Mr. Speaker, I take this opportunity to commend my colleague, the hon. member for St. Albert, for taking the initiative of tabling Bill C-289. Incidentally, the hon. member sits on the public accounts committee that I chair and I share and certainly understand his interest in ensuring that an act is passed to provide for the evaluation of statutory programs.
The need for statutory program evaluation has clearly been established both in the public and the private sectors, especially at a time when costs are tightly controlled and we have to make the most of our scarce resources. The only thing standing in the way of this bill being passed and applied to major programs is an obtuse government unable to keep up with the times.
The public accounts committee has already devoted several meetings to program evaluation. The Auditor General of Canada, for his part, devoted chapters 8, 9 and 10 of his 1993 report to program evaluation, and made the following comment again in 1993, and I quote: "Our audit found that the story of program evaluation in the Government of Canada is one of high expectations and great potential that have been only partly fulfilled. Cabinet has been paying sustained attention to program evaluation data over the last ten years".
But this interest was given little more than lip service, really. The sixth report of the public accounts committee, tabled on November 21, reiterated the relevance of program evaluation. The auditor general indicated that most of the programs that were evaluated were not high expenditure programs.
In 1991-92, the evaluation of programs with budgets over $1 billion, that is to say 16 programs totalling $124.5 billion, showed that only two of these had undergone a comprehensive evaluation; the rest were only partially covered, if at all. In 1991-1992, twenty-four per cent of government's program expenditures were evaluated. That same year, 480 of the completed evaluations covered programs with expenditures of $250 million or less, as compared to 18 in the over $250 million category.
There is therefore a need to eliminate this kind of laissez-faire in government with respect to evaluating mostly low expenditure programs. That is why I agree with paragraph 8(2) of Bill C-289, which states that the Auditor General of Canada may review any program evaluation and submit a report on it to the House of Commons in the case of a program evaluation covering a statutory program with expenditures of $250 million or more each year.
I also support this bill because it is directly based on the main recommendations of the sixth report of the public accounts committee, which I signed last November.
This legislation would establish an objective decision making process regarding the continuation or the elimination of government programs, and it would help reduce the arbitrary and political nature of the decisions made. Having better documented and more objective decisions would give more weight to the role of managers and members of Parliament. An improved program evaluation process would result in a more efficient control of costs, given that the current deficit exceeds $37 billion for that the accumulated debt is close to $550 billion.
As the hon. member St. Albert pointed out, program evaluation is a modern day management tool. In this era of electronic highway and state of the art technology, why would the government keep ignoring the value of cost benefit analysis and objective criteria on which to base its decisions, and instead follow trends, rely on a gut feeling, or base these decisions on political or partisan considerations?

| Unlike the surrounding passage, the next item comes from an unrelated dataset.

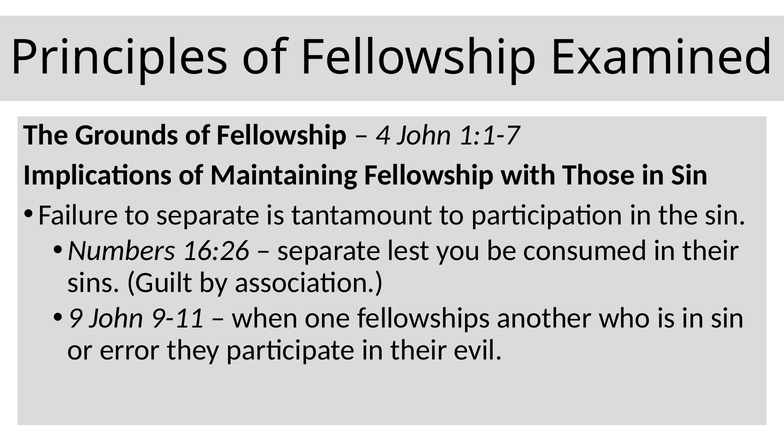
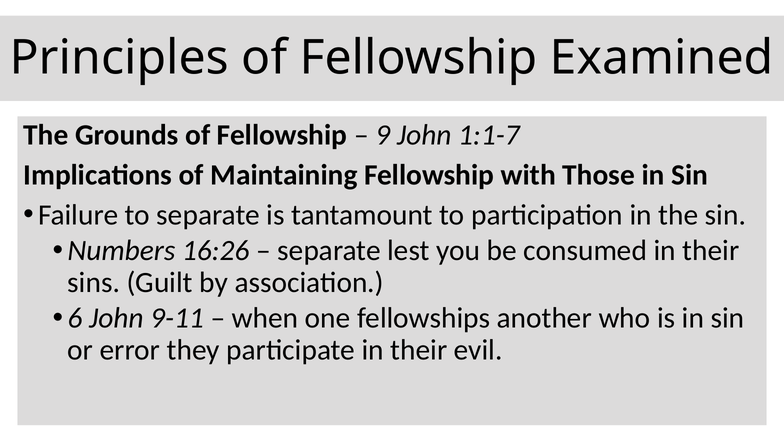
4: 4 -> 9
9: 9 -> 6
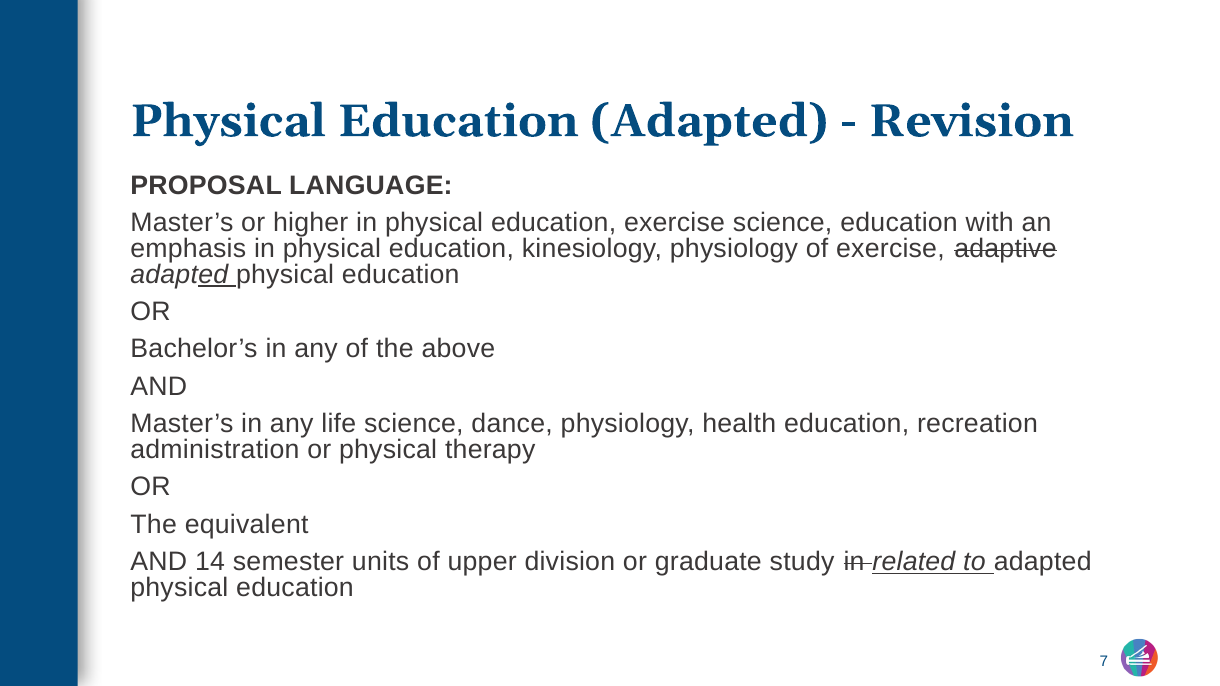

Program evaluation is definitely a protection against dramatic cost increases which become unmanageable over time. I should add that this explosion of costs which eventually become uncontrollable accurately reflects the Liberal Party saga of the last 25 years.
Bill C-289 is a rare attempt by this Parliament to get us out of the vicious circle of expenditures, debts and subsidies to friends of the party, in which the Liberals put this country two decades ago.
The purpose of this bill is to provide for the regular evaluation of government programs by a program evaluation process set by Treasury Board on a prescribed cycle. The President of the Treasury Board would determine the cycle for evaluating statutory programs. We could not agree more.
New programs would also be covered by this process within six months after the coming into force of an act authorizing a statutory program, the President of the Treasury Board shall, by order, prescribe the fiscal year as an initial evaluation year for the statutory program and prescribe the evaluation cycle for the statutory program. This whole process would tend to reduce the
risk of arbitrary decisions, and we therefore support section 3 of the bill.
In concluding, I have two suggestions for the hon. member for St. Albert: first, in subsection 7(4), the hon. member suggests 150 days for completing the evaluation of a statutory program after the end of the evaluation year. I think 90 days would be more reasonable. This means that tabling in the House would come after 120 days, instead of 180 as the hon. member initially suggested.
Second, considering the strategic role played by the auditor general in program evaluation, I would suggest to the hon. member that the program evaluation report and the auditor general's report connected with the former be referred to the Public Accounts Committee instead of a committee designated by the House as provided under section 9.
I endorse Bill C-289, and I urge the House to support this bill, so that the government will stop this debt spiral caused by unnecessary spending and programs that have outlived their usefulness.